Other chatbots may not be trained so easily. Social chatbots, for example, typically require extensive data in the form of a query and an appropriate response, and are commonly trained using many movie and television scripts. Chatbots can also be developed using reinforcement learning, but this approach is often not as straightforward as intent style training or even script training, as previously mentioned.
Chatbots can effectively be combined with speech-to-text, text-to-speech, and smart devices to create digital assistants, allowing a user to have effective voice control over various appliances both in their house and in remote locations. Consider asking your custom digital assistant to prepare your favorite coffee by communicating with the bluetooth-controlled coffee machine in the office kitchen, or instructing it to check traffic reports to determine the quickest route to your next destination.
If you are interested in learning more about chatbots, we have put together a small project to get you started. We are developing an Apollo-Chatbot so that we can eventually have our own SmartCow Digital Assistant.
Getting Started with Audio Processing: Audio Recognition
Audio recognition is a growing field that has common applications such as music and speech recognition, animal species identification, and alarm detection, among others.
Identifying an entity or phenomenon by sound computation is an interesting task, which has received much attention in recent years. Previously, rule-based approaches were limited, but with the advent of machine learning and deep learning, significant progress has been made.
Machine learning approaches require developers to compute features, and for audio, these would typically be the short term power spectrum of a sound, the predominant frequencies occurring in the sound, and others of a similar nature.

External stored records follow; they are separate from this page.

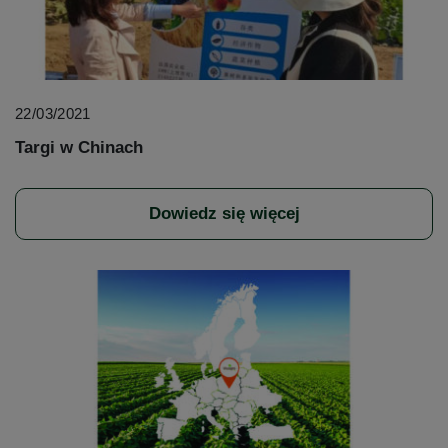
22/03/2021
Targi w Chinach
Dowiedz się więcej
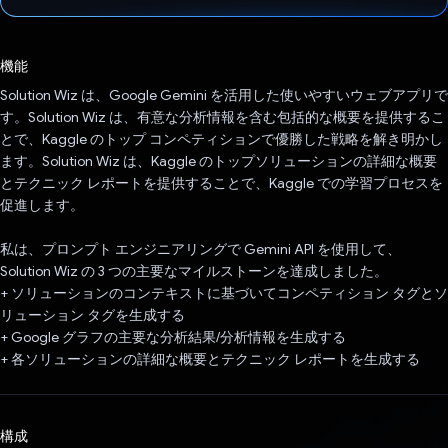
投票済み
機能
Solution Wiz は、Google Gemini を活用した使いやすいウェブアプリで
す。Solution Wiz は、有意な分析情報を含む包括的な概要を提供するこ
とで、Kaggle のトップ コンペティションで優勝した戦略を解き明かし
ます。Solution Wiz は、Kaggle のトップソリューションの詳細な概要
とテクニック レポートを提供することで、Kaggle での学習プロセスを
促進します。
私は、プロンプト エンジニアリングで Gemini API を使用して、
Solution Wiz の 3 つの主要なマイルストーンを達成しました。
+ ソリューションのコンテキストに基づいてコンペティション タグとソ
リューション タグを生成する
+ Google グラフの主要な分析結果/分析情報を生成する
+ 各ソリューションの詳細な概要とテクニック レポートを生成する
構成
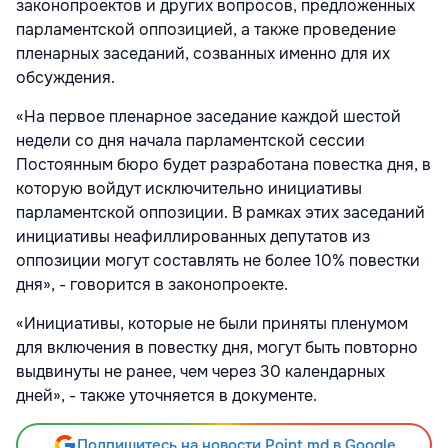
законопроектов и других вопросов, предложенных
парламентской оппозицией, а также проведение
пленарных заседаний, созванных именно для их
обсуждения.
«На первое пленарное заседание каждой шестой
недели со дня начала парламентской сессии
Постоянным бюро будет разработана повестка дня, в
которую войдут исключительно инициативы
парламентской оппозиции. В рамках этих заседаний
инициативы неафиллированных депутатов из
оппозиции могут составлять не более 10% повестки
дня», - говорится в законопроекте.
«Инициативы, которые не были приняты пленумом
для включения в повестку дня, могут быть повторно
выдвинуты не ранее, чем через 30 календарных
дней», - также уточняется в документе.
Подпишитесь на новости Point.md в Google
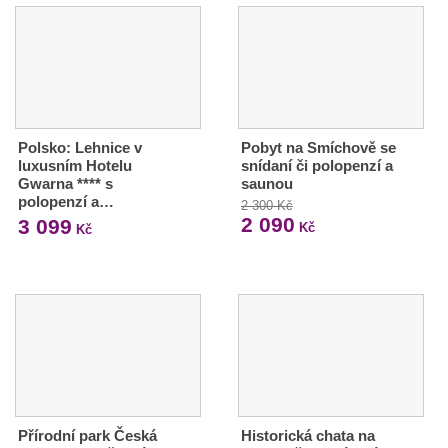
Polsko: Lehnice v
Pobyt na Smíchově se
luxusním Hotelu
snídaní či polopenzí a
Gwarna **** s
saunou
polopenzí a…
2 300 Kč
2 090
3 099
Kč
Kč
Přírodní park Česká
Historická chata na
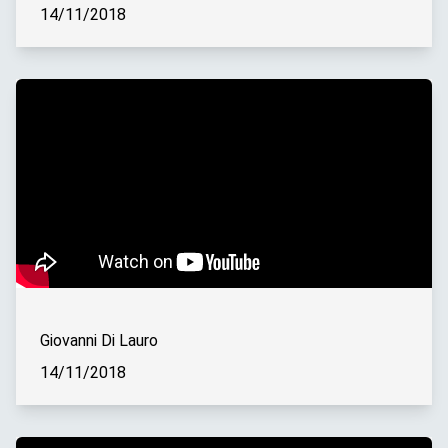
14/11/2018
Giovanni Di Lauro
14/11/2018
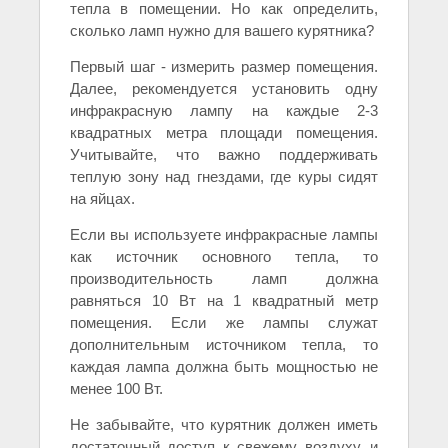
тепла в помещении. Но как определить,
сколько ламп нужно для вашего курятника?
Первый шаг - измерить размер помещения.
Далее, рекомендуется установить одну
инфракрасную лампу на каждые 2-3
квадратных метра площади помещения.
Учитывайте, что важно поддерживать
теплую зону над гнездами, где куры сидят
на яйцах.
Если вы используете инфракрасные лампы
как источник основного тепла, то
производительность ламп должна
равняться 10 Вт на 1 квадратный метр
помещения. Если же лампы служат
дополнительным источником тепла, то
каждая лампа должна быть мощностью не
менее 100 Вт.
Не забывайте, что курятник должен иметь
достаточный доступ к свежему воздуху, и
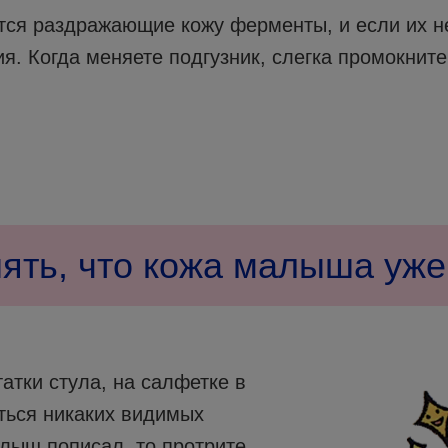
тся раздражающие кожу ферменты, и если их не
я. Когда меняете подгузник, слегка промокните
нять, что кожа малыша уже
атки стула, на салфетке в
аться никаких видимых
алыш пописал, то протрите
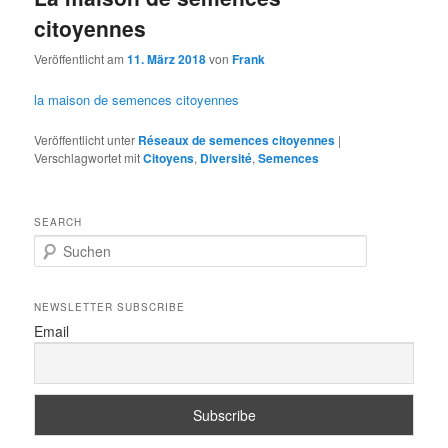
citoyennes
Veröffentlicht am
11. März 2018
von
Frank
la maison de semences citoyennes
Veröffentlicht unter
Réseaux de semences citoyennes
|
Verschlagwortet mit
Citoyens
,
Diversité
,
Semences
SEARCH
S
u
c
h
NEWSLETTER SUBSCRIBE
e
Email
n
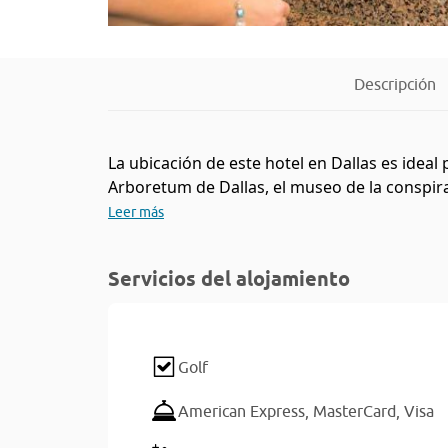
Descripción
La ubicación de este hotel en Dallas es idea
Arboretum de Dallas, el museo de la conspira
Leer más
Servicios del alojamiento
Golf
American Express,
MasterCard,
Visa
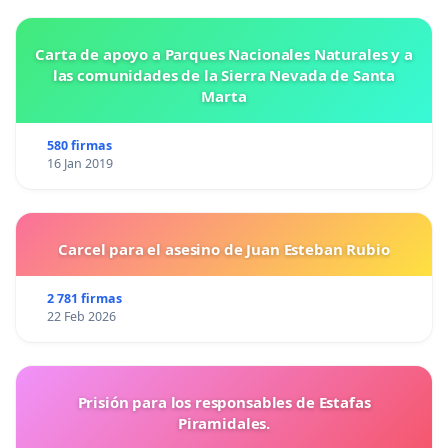
Carta de apoyo a Parques Nacionales Naturales y a
las comunidades de la Sierra Nevada de Santa
Marta
580 firmas
16 Jan 2019
Carcel para el asesino de Juan Esteban Rubio
2 781 firmas
22 Feb 2026
Prisión para los responsables de Estafas
Piramidales.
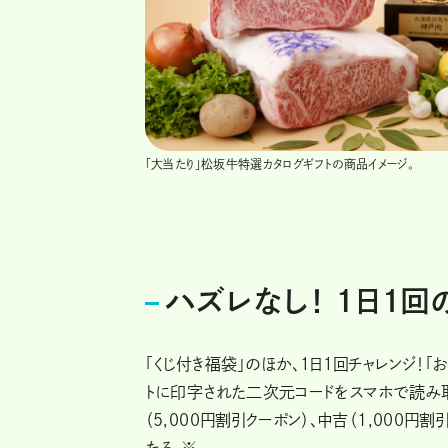
「大当たり」松坂牛特選カタログギフトの商品イメージ。
ハズレなし！ 1日１回
「くじ付き福袋」のほか、１日１回チャレンジ！「
トに印字された二次元コードをスマホで読み
（5,000円割引クーポン）、中吉（1,000
たる。※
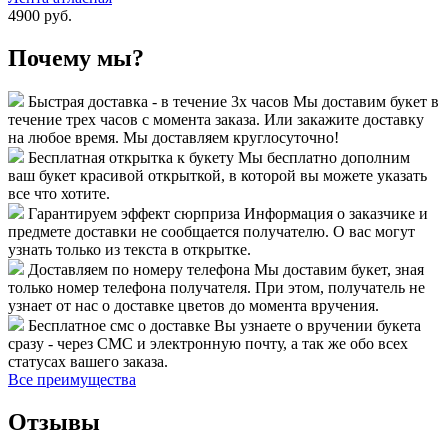
4900 руб.
Почему мы?
Быстрая доставка - в течение 3х часов
Мы доставим букет в
течение трех часов с момента заказа. Или закажите доставку
на любое время. Мы доставляем круглосуточно!
Бесплатная открытка к букету
Мы бесплатно дополним
ваш букет красивой открыткой, в которой вы можете указать
все что хотите.
Гарантируем эффект сюрприза
Информация о заказчике и
предмете доставки не сообщается получателю. О вас могут
узнать только из текста в открытке.
Доставляем по номеру телефона
Мы доставим букет, зная
только номер телефона получателя. При этом, получатель не
узнает от нас о доставке цветов до момента вручения.
Бесплатное смс о доставке
Вы узнаете о вручении букета
сразу - через СМС и электронную почту, а так же обо всех
статусах вашего заказа.
Все преимущества
Отзывы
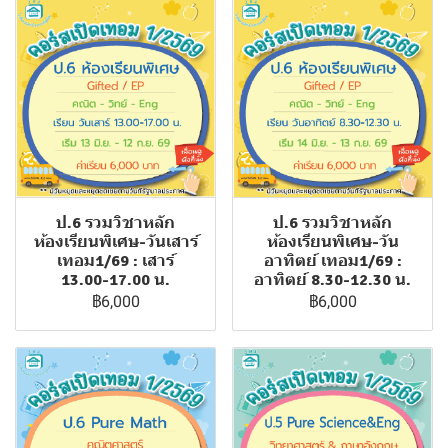
ป.6 รวมวิชาหลัก
ป.6 รวมวิชาหลัก
ห้องเรียนพิเศษ-วันเสาร์
ห้องเรียนพิเศษ-วัน
เทอม1/69 : เสาร์
อาทิตย์ เทอม1/69 :
13.00-17.00 น.
อาทิตย์ 8.30-12.30 น.
฿6,000
฿6,000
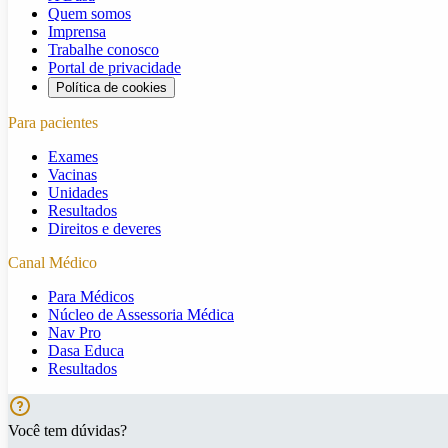
Quem somos
Imprensa
Trabalhe conosco
Portal de privacidade
Política de cookies
Para pacientes
Exames
Vacinas
Unidades
Resultados
Direitos e deveres
Canal Médico
Para Médicos
Núcleo de Assessoria Médica
Nav Pro
Dasa Educa
Resultados
Você tem dúvidas?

Deep learning approaches have made frequent use of the spectrogram. A spectrogram is generated from a time domain signal by calculating the Fourier Transform for overlapping chunks of the signal. The resulting fourier transforms are then joined together to effectively form a 3-dimensional plot of frequency (y-axis) against time (x-axis) with amplitude represented as color.
Spectrograms were transformative in the field of audio recognition, effectively converting audio signals to pictures, and hence allowing the use of AI vision techniques such as convolutional neural networks. This provided a basis for speech style transfer using neural style transfer.
For anyone interested in experimenting with audio recognition using spectrograms, there is an Apollo-friendly version of a simple audio recognition program to try out.
Audio Processing Use Case: Speaker Verification
Speaker verification is the process of identifying a person based on the characteristics of their voice. Each person's voice has a unique set of characteristics, and these can be leveraged to distinguish between people. This is a very good use case for problems relating to sound classification.
The primary application of speaker verification is to verify a person's identity. A user is asked to identify themselves and then speak. If the system confirms the user's identity, the user is granted access. A typical system would have two stages: registration/enrollment and login/verification. Because speaker verification cannot verify the identity of someone who is not in its database, a registration process is usually required.
For multi-factor authentication, speaker verification and speech recognition can be combined, and each speaker can have their own password that the system would have to approve, making system entry text-dependent.
With Apollo, we have included an Apollo-Speaker-Verification demo so you can try it out and use it as a template if you want to pursue such a project further!